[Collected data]
::::::

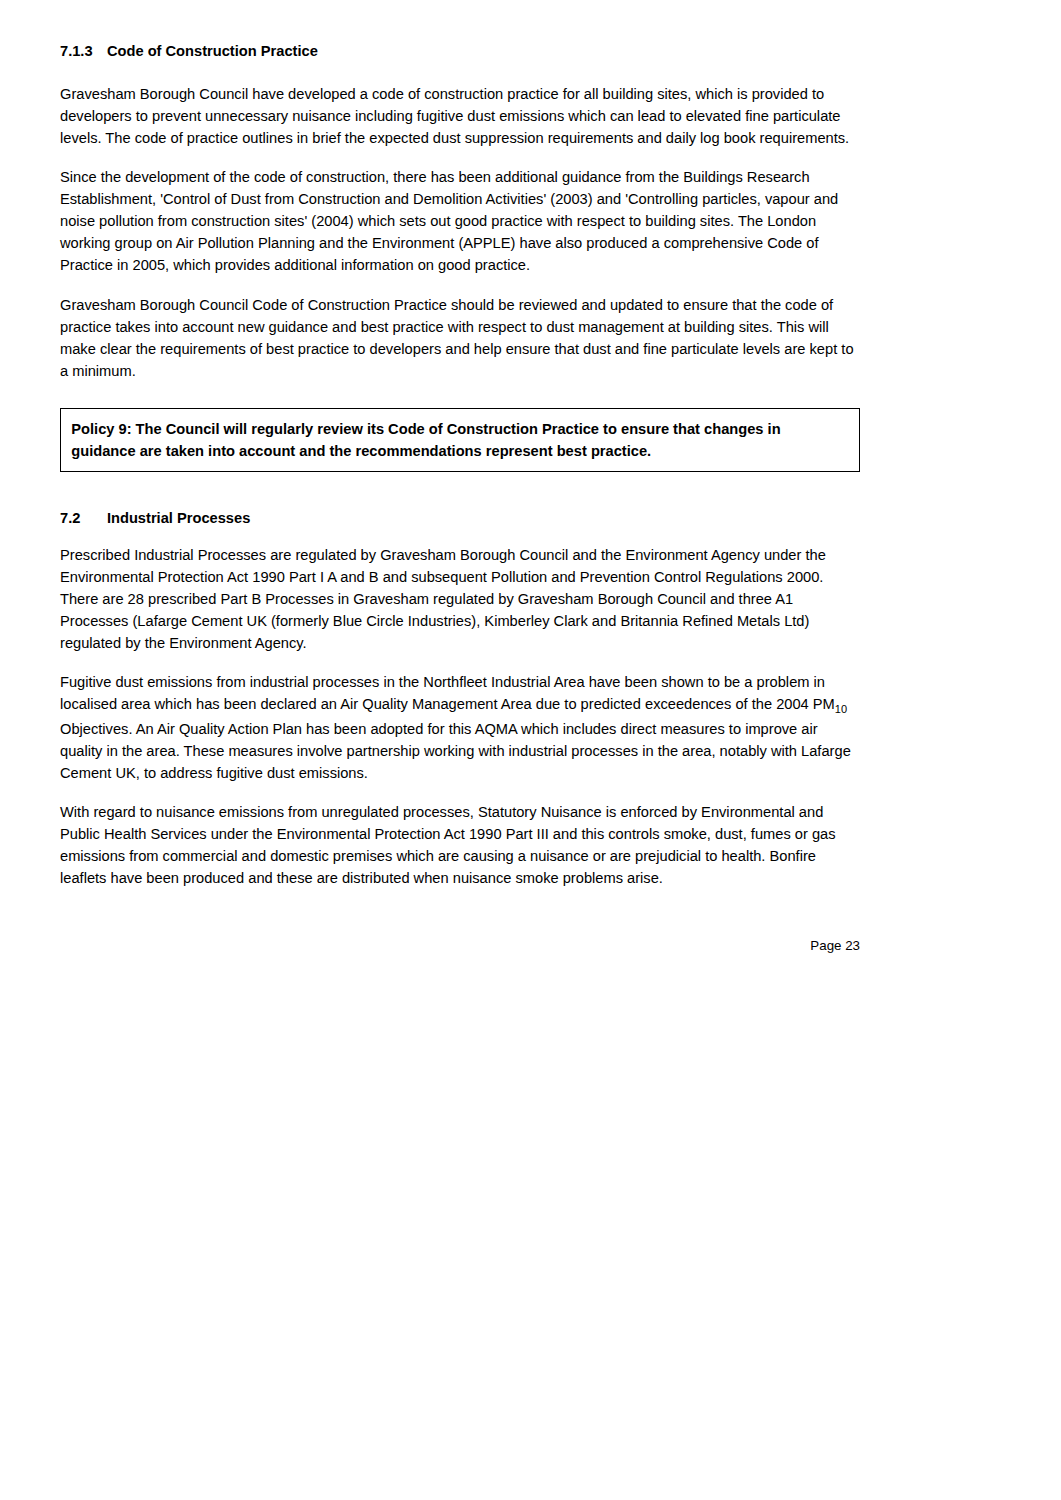7.1.3 Code of Construction Practice
Gravesham Borough Council have developed a code of construction practice for all building sites, which is provided to developers to prevent unnecessary nuisance including fugitive dust emissions which can lead to elevated fine particulate levels. The code of practice outlines in brief the expected dust suppression requirements and daily log book requirements.
Since the development of the code of construction, there has been additional guidance from the Buildings Research Establishment, 'Control of Dust from Construction and Demolition Activities' (2003) and 'Controlling particles, vapour and noise pollution from construction sites' (2004) which sets out good practice with respect to building sites. The London working group on Air Pollution Planning and the Environment (APPLE) have also produced a comprehensive Code of Practice in 2005, which provides additional information on good practice.
Gravesham Borough Council Code of Construction Practice should be reviewed and updated to ensure that the code of practice takes into account new guidance and best practice with respect to dust management at building sites. This will make clear the requirements of best practice to developers and help ensure that dust and fine particulate levels are kept to a minimum.
Policy 9: The Council will regularly review its Code of Construction Practice to ensure that changes in guidance are taken into account and the recommendations represent best practice.
7.2 Industrial Processes
Prescribed Industrial Processes are regulated by Gravesham Borough Council and the Environment Agency under the Environmental Protection Act 1990 Part I A and B and subsequent Pollution and Prevention Control Regulations 2000. There are 28 prescribed Part B Processes in Gravesham regulated by Gravesham Borough Council and three A1 Processes (Lafarge Cement UK (formerly Blue Circle Industries), Kimberley Clark and Britannia Refined Metals Ltd) regulated by the Environment Agency.
Fugitive dust emissions from industrial processes in the Northfleet Industrial Area have been shown to be a problem in localised area which has been declared an Air Quality Management Area due to predicted exceedences of the 2004 PM10 Objectives. An Air Quality Action Plan has been adopted for this AQMA which includes direct measures to improve air quality in the area. These measures involve partnership working with industrial processes in the area, notably with Lafarge Cement UK, to address fugitive dust emissions.
With regard to nuisance emissions from unregulated processes, Statutory Nuisance is enforced by Environmental and Public Health Services under the Environmental Protection Act 1990 Part III and this controls smoke, dust, fumes or gas emissions from commercial and domestic premises which are causing a nuisance or are prejudicial to health. Bonfire leaflets have been produced and these are distributed when nuisance smoke problems arise.
Page 23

::::::

# [Exercise objective]
Your task is to repeat the records exactly. Images do not belong in the copy.

# [Solved problem]
7.1.3 Code of Construction Practice
Gravesham Borough Council have developed a code of construction practice for all building sites, which is provided to developers to prevent unnecessary nuisance including fugitive dust emissions which can lead to elevated fine particulate levels. The code of practice outlines in brief the expected dust suppression requirements and daily log book requirements.
Since the development of the code of construction, there has been additional guidance from the Buildings Research Establishment, 'Control of Dust from Construction and Demolition Activities' (2003) and 'Controlling particles, vapour and noise pollution from construction sites' (2004) which sets out good practice with respect to building sites. The London working group on Air Pollution Planning and the Environment (APPLE) have also produced a comprehensive Code of Practice in 2005, which provides additional information on good practice.
Gravesham Borough Council Code of Construction Practice should be reviewed and updated to ensure that the code of practice takes into account new guidance and best practice with respect to dust management at building sites. This will make clear the requirements of best practice to developers and help ensure that dust and fine particulate levels are kept to a minimum.
Policy 9: The Council will regularly review its Code of Construction Practice to ensure that changes in guidance are taken into account and the recommendations represent best practice.
7.2 Industrial Processes
Prescribed Industrial Processes are regulated by Gravesham Borough Council and the Environment Agency under the Environmental Protection Act 1990 Part I A and B and subsequent Pollution and Prevention Control Regulations 2000. There are 28 prescribed Part B Processes in Gravesham regulated by Gravesham Borough Council and three A1 Processes (Lafarge Cement UK (formerly Blue Circle Industries), Kimberley Clark and Britannia Refined Metals Ltd) regulated by the Environment Agency.
Fugitive dust emissions from industrial processes in the Northfleet Industrial Area have been shown to be a problem in localised area which has been declared an Air Quality Management Area due to predicted exceedences of the 2004 PM10 Objectives. An Air Quality Action Plan has been adopted for this AQMA which includes direct measures to improve air quality in the area. These measures involve partnership working with industrial processes in the area, notably with Lafarge Cement UK, to address fugitive dust emissions.
With regard to nuisance emissions from unregulated processes, Statutory Nuisance is enforced by Environmental and Public Health Services under the Environmental Protection Act 1990 Part III and this controls smoke, dust, fumes or gas emissions from commercial and domestic premises which are causing a nuisance or are prejudicial to health. Bonfire leaflets have been produced and these are distributed when nuisance smoke problems arise.
Page 23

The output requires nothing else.